The combined group would be in a position to further strengthen its prospects within the highly fragmented European market. Cramo would become the Scandinavian platform for the enlarged group, and Boels expects to continue its growth and strengthen its positions and to further develop its footprint in the region, while capitalizing on the benefits and extended financial and operational leverage of an enlarged group.
Also, Boels values the current management and organization of Cramo highly and is impressed by the successful development of the company. The completion of the tender offer is not expected to have any immediate material effects on Cramo’s operation, assets, the position of Cramo’s management, employees or its business locations. As is customary, Boels intends to change the composition of the board of directors of Cramo after the completion of the offer to reflect the new ownership structure of Cramo.
“Our vision is to build a European leader in the equipment rental market,” said Pierre Boels, CEO of Boels. “We have a strong conviction in the strategic combination of Boels and Cramo. The combined company will be a leading player in Europe with a business in 17 countries, and a top-3 position in 12 of those. It will be well diversified in terms of customers, business and geographies. We combine rental equipment, data, safety and expertise to improve customer efficiency. Our companies know each other well and have a good fit both strategically and culturally. We share the same strategy, focusing on building scale locally to secure leading positions in the countries where we operate. And we both hold our employees in high regard. Boels appreciates the unanimous recommendation by the board of Cramo. We look forward to building a shared future together.”

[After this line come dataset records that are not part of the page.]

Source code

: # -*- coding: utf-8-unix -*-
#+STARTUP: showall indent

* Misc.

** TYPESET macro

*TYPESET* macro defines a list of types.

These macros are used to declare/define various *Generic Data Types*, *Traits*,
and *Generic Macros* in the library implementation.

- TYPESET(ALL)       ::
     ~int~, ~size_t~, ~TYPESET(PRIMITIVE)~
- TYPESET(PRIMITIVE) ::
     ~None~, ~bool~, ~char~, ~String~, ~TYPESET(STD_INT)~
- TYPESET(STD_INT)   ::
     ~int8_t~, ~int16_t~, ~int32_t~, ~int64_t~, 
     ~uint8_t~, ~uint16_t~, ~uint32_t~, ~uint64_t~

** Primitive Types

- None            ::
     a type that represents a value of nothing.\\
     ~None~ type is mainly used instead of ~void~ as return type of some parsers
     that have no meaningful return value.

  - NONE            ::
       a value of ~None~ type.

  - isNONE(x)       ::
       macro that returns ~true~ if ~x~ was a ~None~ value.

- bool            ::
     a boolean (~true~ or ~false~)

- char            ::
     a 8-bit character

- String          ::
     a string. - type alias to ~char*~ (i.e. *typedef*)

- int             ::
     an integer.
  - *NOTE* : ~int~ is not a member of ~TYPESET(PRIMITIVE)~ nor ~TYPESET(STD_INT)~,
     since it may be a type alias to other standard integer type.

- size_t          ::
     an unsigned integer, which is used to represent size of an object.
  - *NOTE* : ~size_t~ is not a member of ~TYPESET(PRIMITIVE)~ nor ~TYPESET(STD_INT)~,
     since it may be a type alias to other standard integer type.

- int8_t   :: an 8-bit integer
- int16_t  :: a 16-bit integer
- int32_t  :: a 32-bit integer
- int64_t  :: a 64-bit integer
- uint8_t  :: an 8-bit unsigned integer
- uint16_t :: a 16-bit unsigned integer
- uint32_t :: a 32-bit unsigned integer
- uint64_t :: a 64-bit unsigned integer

“During the last years, we have worked hard to create value for our shareholders,” said Cramo chairman Veli-Matti Reinikkala. “The demerger and spin-off of Adapteo was an important step to create two independently focused and attractive companies, resulting also in released shareholder value. For stand-alone Cramo, this has created the opportunity to take part in the ongoing and important consolidation in Europe. Boels is in that regard an excellent owner of and partner to Cramo. We also believe that for our existing shareholders, the offer price represents an attractive cash premium and is a reflection of the trust Boels has in Cramo as a company and the strategy moving forward as one company. Taking into consideration all aspects for all stakeholders, the board of directors of Cramo has unanimously decided to recommend that shareholders of Cramo accept the Tender Offer.”

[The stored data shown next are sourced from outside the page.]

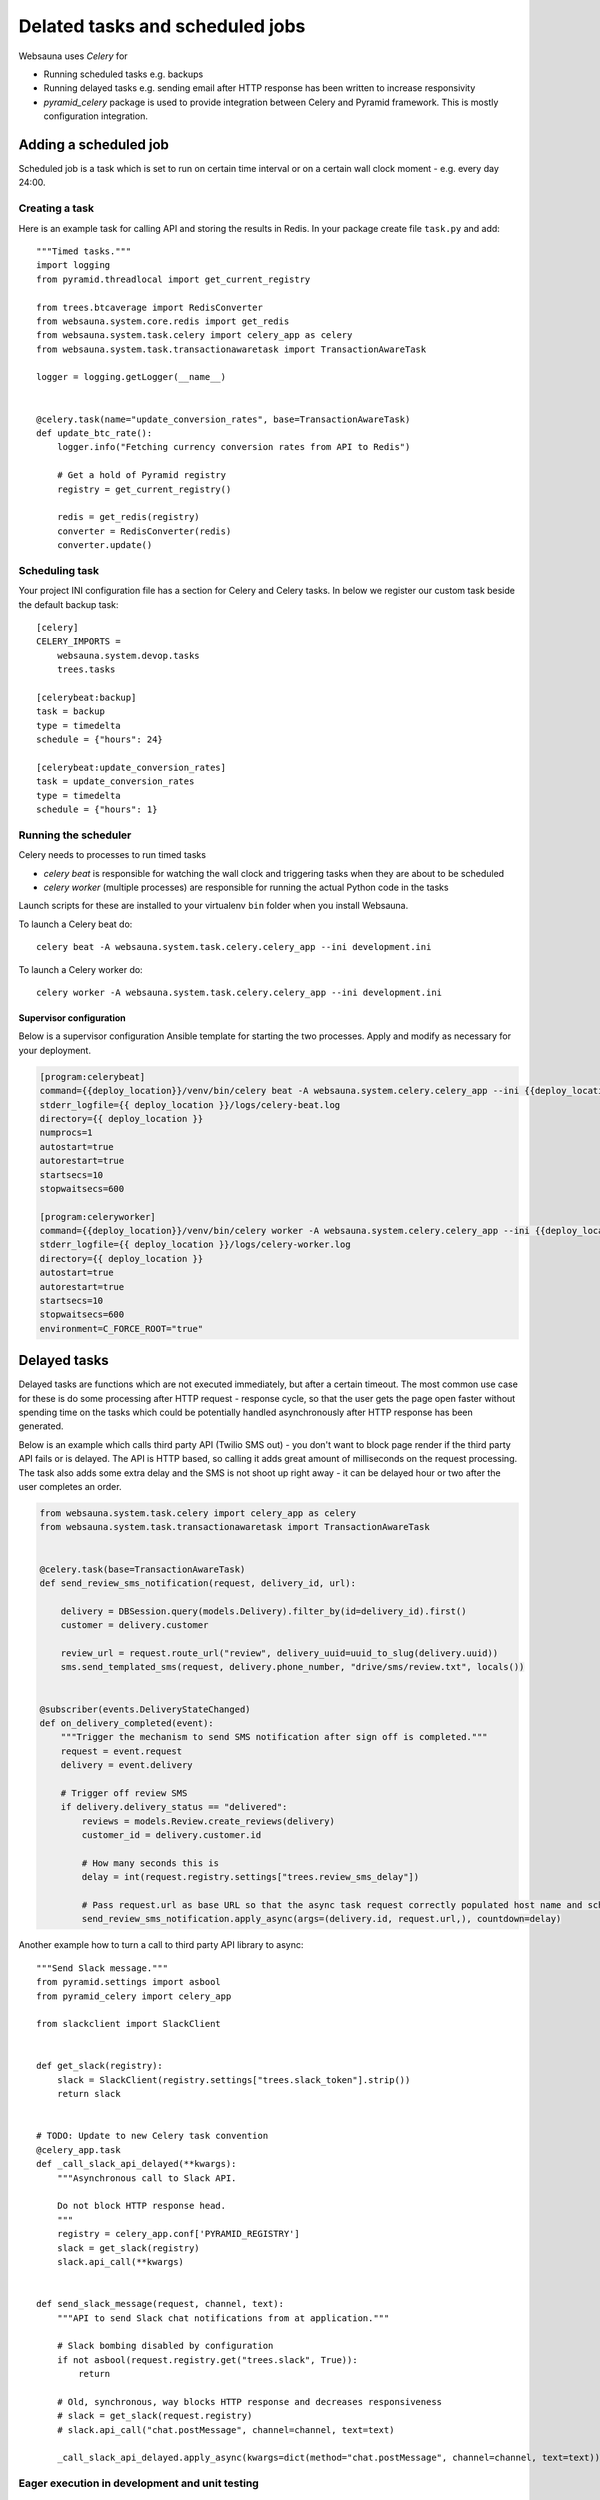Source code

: ================================
Delated tasks and scheduled jobs
================================

Websauna uses *Celery* for

* Running scheduled tasks e.g. backups

* Running delayed tasks e.g. sending email after HTTP response has been written to increase responsivity

* *pyramid_celery* package is used to provide integration between Celery and Pyramid framework. This is mostly configuration integration.

Adding a scheduled job
======================

Scheduled job is a task which is set to run on certain time interval or on a certain wall clock moment - e.g. every day 24:00.

Creating a task
---------------

Here is an example task for calling API and storing the results in Redis. In your package create file ``task.py`` and add::

    """Timed tasks."""
    import logging
    from pyramid.threadlocal import get_current_registry

    from trees.btcaverage import RedisConverter
    from websauna.system.core.redis import get_redis
    from websauna.system.task.celery import celery_app as celery
    from websauna.system.task.transactionawaretask import TransactionAwareTask

    logger = logging.getLogger(__name__)


    @celery.task(name="update_conversion_rates", base=TransactionAwareTask)
    def update_btc_rate():
        logger.info("Fetching currency conversion rates from API to Redis")

        # Get a hold of Pyramid registry
        registry = get_current_registry()

        redis = get_redis(registry)
        converter = RedisConverter(redis)
        converter.update()



Scheduling task
---------------

Your project INI configuration file has a section for Celery and Celery tasks. In below we register our custom task beside the default backup task::

    [celery]
    CELERY_IMPORTS =
        websauna.system.devop.tasks
        trees.tasks

    [celerybeat:backup]
    task = backup
    type = timedelta
    schedule = {"hours": 24}

    [celerybeat:update_conversion_rates]
    task = update_conversion_rates
    type = timedelta
    schedule = {"hours": 1}

Running the scheduler
---------------------

Celery needs to processes to run timed tasks

* *celery beat* is responsible for watching the wall clock and triggering tasks when they are about to be scheduled

* *celery worker* (multiple processes) are responsible for running the actual Python code in the tasks

Launch scripts for these are installed to your virtualenv ``bin`` folder when you install Websauna.

To launch a Celery beat do::

    celery beat -A websauna.system.task.celery.celery_app --ini development.ini

To launch a Celery worker do::

    celery worker -A websauna.system.task.celery.celery_app --ini development.ini

Supervisor configuration
^^^^^^^^^^^^^^^^^^^^^^^^

Below is a supervisor configuration Ansible template for starting the two processes. Apply and modify as necessary for your deployment.

.. code-block:: ini

    [program:celerybeat]
    command={{deploy_location}}/venv/bin/celery beat -A websauna.system.celery.celery_app --ini {{deploy_location}}/{{ site_id }}.ini --loglevel=debug
    stderr_logfile={{ deploy_location }}/logs/celery-beat.log
    directory={{ deploy_location }}
    numprocs=1
    autostart=true
    autorestart=true
    startsecs=10
    stopwaitsecs=600

    [program:celeryworker]
    command={{deploy_location}}/venv/bin/celery worker -A websauna.system.celery.celery_app --ini {{deploy_location}}/{{ site_id }}.ini --loglevel=debug
    stderr_logfile={{ deploy_location }}/logs/celery-worker.log
    directory={{ deploy_location }}
    autostart=true
    autorestart=true
    startsecs=10
    stopwaitsecs=600
    environment=C_FORCE_ROOT="true"

Delayed tasks
=============

Delayed tasks are functions which are not executed immediately, but after a certain timeout. The most common use case for these is do some processing after HTTP request - response cycle, so that the user gets the page open faster without spending time on the tasks which could be potentially handled asynchronously after HTTP response has been generated.

Below is an example which calls third party API (Twilio SMS out) - you don't want to block page render if the third party API fails or is delayed. The API is HTTP based, so calling it adds great amount of milliseconds on the request processing. The task also adds some extra delay and the SMS is not shoot up right away - it can be delayed hour or two after the user completes an order.


.. code-block:: python

    from websauna.system.task.celery import celery_app as celery
    from websauna.system.task.transactionawaretask import TransactionAwareTask


    @celery.task(base=TransactionAwareTask)
    def send_review_sms_notification(request, delivery_id, url):

        delivery = DBSession.query(models.Delivery).filter_by(id=delivery_id).first()
        customer = delivery.customer

        review_url = request.route_url("review", delivery_uuid=uuid_to_slug(delivery.uuid))
        sms.send_templated_sms(request, delivery.phone_number, "drive/sms/review.txt", locals())


    @subscriber(events.DeliveryStateChanged)
    def on_delivery_completed(event):
        """Trigger the mechanism to send SMS notification after sign off is completed."""
        request = event.request
        delivery = event.delivery

        # Trigger off review SMS
        if delivery.delivery_status == "delivered":
            reviews = models.Review.create_reviews(delivery)
            customer_id = delivery.customer.id

            # How many seconds this is
            delay = int(request.registry.settings["trees.review_sms_delay"])

            # Pass request.url as base URL so that the async task request correctly populated host name and scheme
            send_review_sms_notification.apply_async(args=(delivery.id, request.url,), countdown=delay)


Another example how to turn a call to third party API library to async::

    """Send Slack message."""
    from pyramid.settings import asbool
    from pyramid_celery import celery_app

    from slackclient import SlackClient


    def get_slack(registry):
        slack = SlackClient(registry.settings["trees.slack_token"].strip())
        return slack


    # TODO: Update to new Celery task convention
    @celery_app.task
    def _call_slack_api_delayed(**kwargs):
        """Asynchronous call to Slack API.

        Do not block HTTP response head.
        """
        registry = celery_app.conf['PYRAMID_REGISTRY']
        slack = get_slack(registry)
        slack.api_call(**kwargs)


    def send_slack_message(request, channel, text):
        """API to send Slack chat notifications from at application."""

        # Slack bombing disabled by configuration
        if not asbool(request.registry.get("trees.slack", True)):
            return

        # Old, synchronous, way blocks HTTP response and decreases responsiveness
        # slack = get_slack(request.registry)
        # slack.api_call("chat.postMessage", channel=channel, text=text)

        _call_slack_api_delayed.apply_async(kwargs=dict(method="chat.postMessage", channel=channel, text=text))


Eager execution in development and unit testing
-----------------------------------------------

TODO

Inspecting task queue
=====================

Sometimes you run to issues of not being sure if the tasks are being executed or not. First check that Celery is running, both scheduler process and worker processes. Then you can check the status of Celery queue.

Start shell or do through IPython Notebook::

    ws-shell production.ini

Print out Celery queue::

    from celery.task.control import inspect
    i = inspect()
    print("Queued: {}".format(i.scheduled())
    print("Active: {}".format(i.active())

Leif Gustafsson, CEO of Cramo added:
“Over the past year all our employees have worked hard to position Cramo in the best possible way for the future. The demerger of our company was an important milestone in creating a pure equipment rental focused Cramo. We have now reshaped the company, launched a new strategy, taken the right steps to improve performance and set the foundation to differentiate ourselves from the competition. This work has paid off. Now the combination with Boels, which we respect a lot, gives us the opportunity to take the next step in our commitment to serving the interests of our clients, employees and other stakeholders. Together with Boels we will make a leap forward to become a European leader in our industry.”
Boels has appointed Rothschild & Co and Duynstee Advisory as lead financial advisors. Nordea Bank Abp is acting as Finnish financial advisor to Boels and arranger in relation to the Tender Offer outside the United States. De Brauw Blackstone Westbroek N.V. and Roschier, Attorneys Ltd. are acting as legal advisors to Boels in connection with the Tender Offer. Hill+Knowlton Strategies is acting as communications advisor.
BNP Paribas acts as the financial advisor and Krogerus Attorneys Ltd as the legal advisor to Cramo in connection with the Tender Offer.